Frank Caputo, MP for Kamloops-Thompson-Cariboo, decried the actions last week of protesters who desecrated the Tomb of the Unknown Soldier and the Terry Fox statue.
Caputo told the House of Commons that he watched “with horror” Saturday as “a very few protesters disrespected and desecrated the Tomb of the Unknown Soldier” in Ottawa.
Canadian Press reported that protesters had jumped on the tomb and placed an inverted Canadian flag on the Terry Fox statue.
It also noted a video posted on Twitter by Steven Thornton, director general at the Department of National Defence, showed people pumping their arms and chanting “Freedom” at the National War Memorial, including one person apparently standing atop the tomb.
“I condemn these actions unequivocally. The people who did this missed a clear point. The Unknown Soldier and all those who served for this country, served so that we could have the very freedoms we enjoy today,” Caputo said.
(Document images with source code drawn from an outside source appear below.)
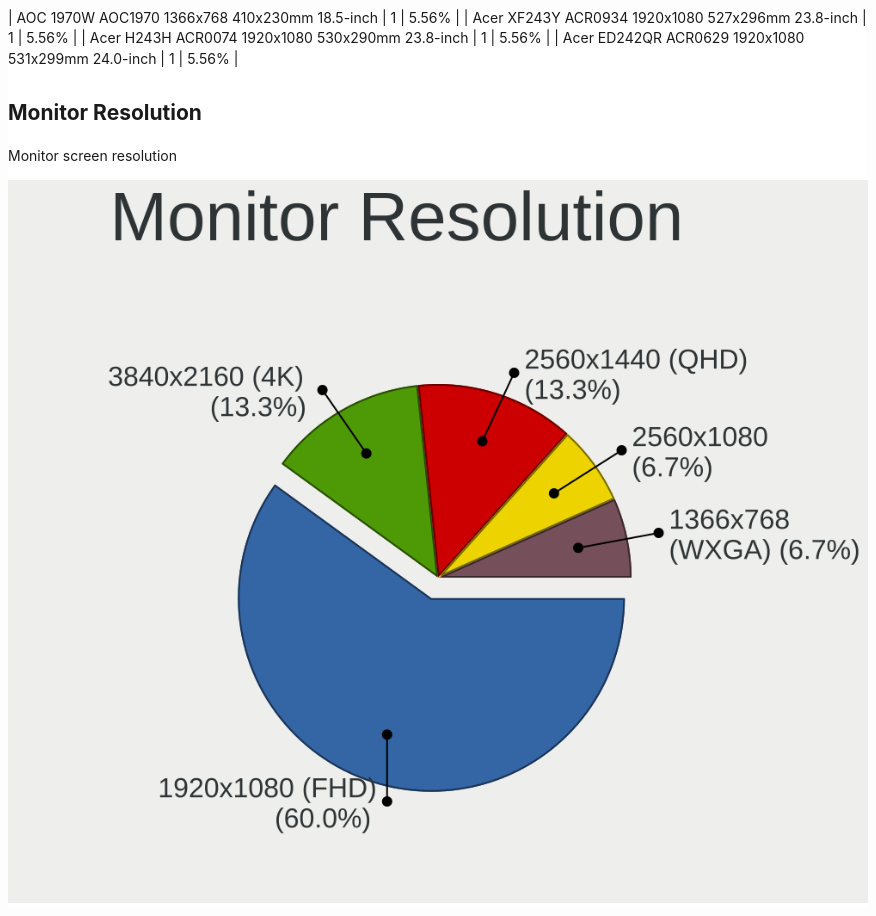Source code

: | AOC 1970W AOC1970 1366x768 410x230mm 18.5-inch               | 1        | 5.56%   |
| Acer XF243Y ACR0934 1920x1080 527x296mm 23.8-inch            | 1        | 5.56%   |
| Acer H243H ACR0074 1920x1080 530x290mm 23.8-inch             | 1        | 5.56%   |
| Acer ED242QR ACR0629 1920x1080 531x299mm 24.0-inch           | 1        | 5.56%   |

Monitor Resolution
------------------

Monitor screen resolution

![Monitor Resolution](./images/pie_chart/mon_resolution.svg)
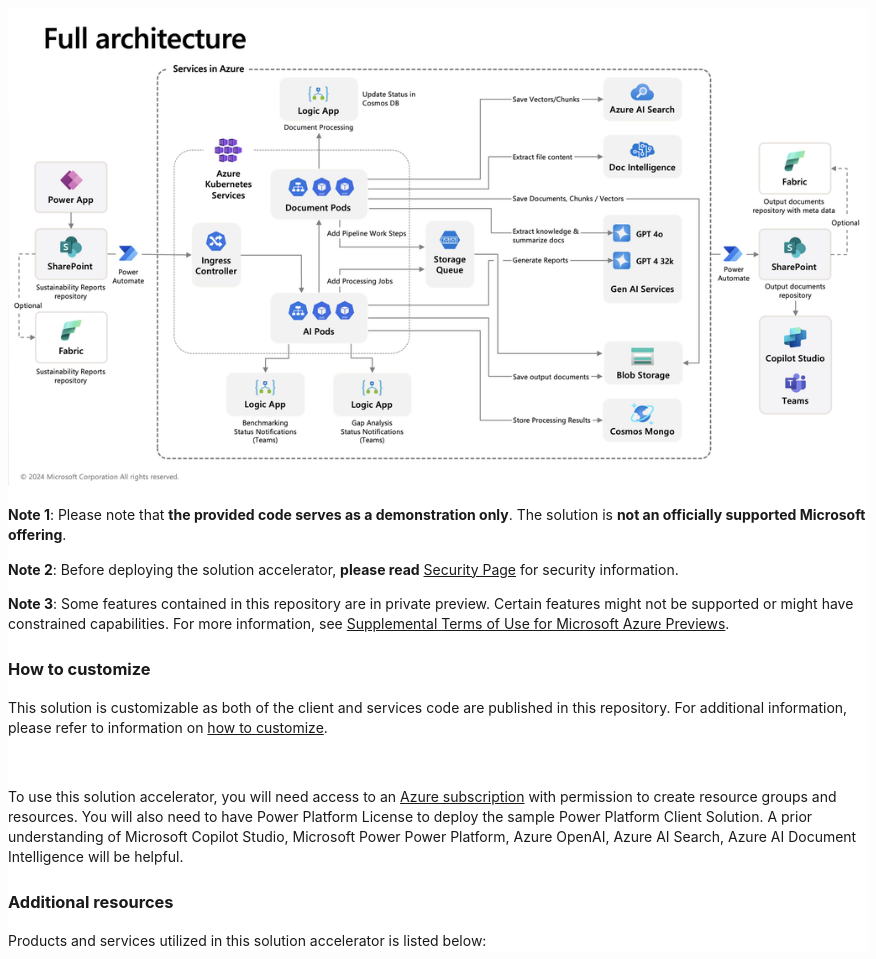![image](./Deployment/images/readme/solution-architecture.png) 

**Note 1**: Please note that **the provided code serves as a demonstration only**. The solution is **not an officially supported Microsoft offering**.

**Note 2**: Before deploying the solution accelerator, **please read** [Security Page](./Deployment/docs/Security.md) for security information. 

**Note 3**: Some features contained in this repository are in private preview. Certain features might not be supported or might have constrained capabilities. For more information, see [Supplemental Terms of Use for Microsoft Azure Previews](https://azure.microsoft.com/en-us/support/legal/preview-supplemental-terms).

### How to customize

This solution is customizable as both of the client and services code are published in this repository. For additional information, please refer to information on [how to customize](./Deployment/docs/HowToCustomize.md). 

<br/>

To use this solution accelerator, you will need access to an [Azure subscription](https://azure.microsoft.com/free/) with permission to create resource groups and resources. You will also need to have Power Platform License to deploy the sample Power Platform Client Solution.  A prior understanding of Microsoft Copilot Studio, Microsoft Power Power Platform, Azure OpenAI, Azure AI Search, Azure AI Document Intelligence will be helpful.
### Additional resources

Products and services utilized in this solution accelerator is listed below:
“Like the right to peaceful assembly and the right to free speech. That is why the use of Nazi and other racialized symbolism is so repugnant.
“Our soldiers fought against those things, both literally and metaphorically, so that we Canadians could be free. And that freedom was abused by the actions of a few.”
Caputo said he visited the Tomb of the Unknown Soldier Monday to “not just remember, not just to say thank you, but to beg forgiveness for any time that we as Canadians have forgotten that freedom isn’t free.”
He thanked those who had laid flowers at the Tomb and the Terry Fox statue but said for those “who desecrated sacred places this weekend, shame on you.”